■ **Exercise description**
Write out the records again exactly and exclude the pictures.

■ **The data**
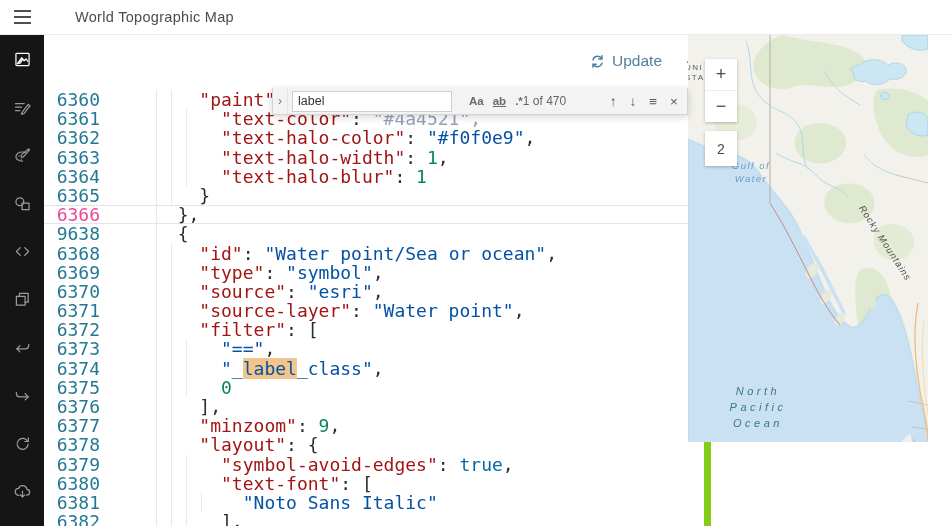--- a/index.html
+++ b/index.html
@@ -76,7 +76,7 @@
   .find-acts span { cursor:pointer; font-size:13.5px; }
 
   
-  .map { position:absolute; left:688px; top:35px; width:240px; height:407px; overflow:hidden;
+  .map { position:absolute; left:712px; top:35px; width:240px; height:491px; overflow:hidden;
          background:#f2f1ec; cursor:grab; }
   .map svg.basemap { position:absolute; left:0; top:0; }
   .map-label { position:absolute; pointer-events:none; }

■ **Solution to this exercise**
--- a/index.html
+++ b/index.html
@@ -76,7 +76,7 @@
   .find-acts span { cursor:pointer; font-size:13.5px; }
 
   
-  .map { position:absolute; left:688px; top:35px; width:240px; height:407px; overflow:hidden;
+  .map { position:absolute; left:712px; top:35px; width:240px; height:491px; overflow:hidden;
          background:#f2f1ec; cursor:grab; }
   .map svg.basemap { position:absolute; left:0; top:0; }
   .map-label { position:absolute; pointer-events:none; }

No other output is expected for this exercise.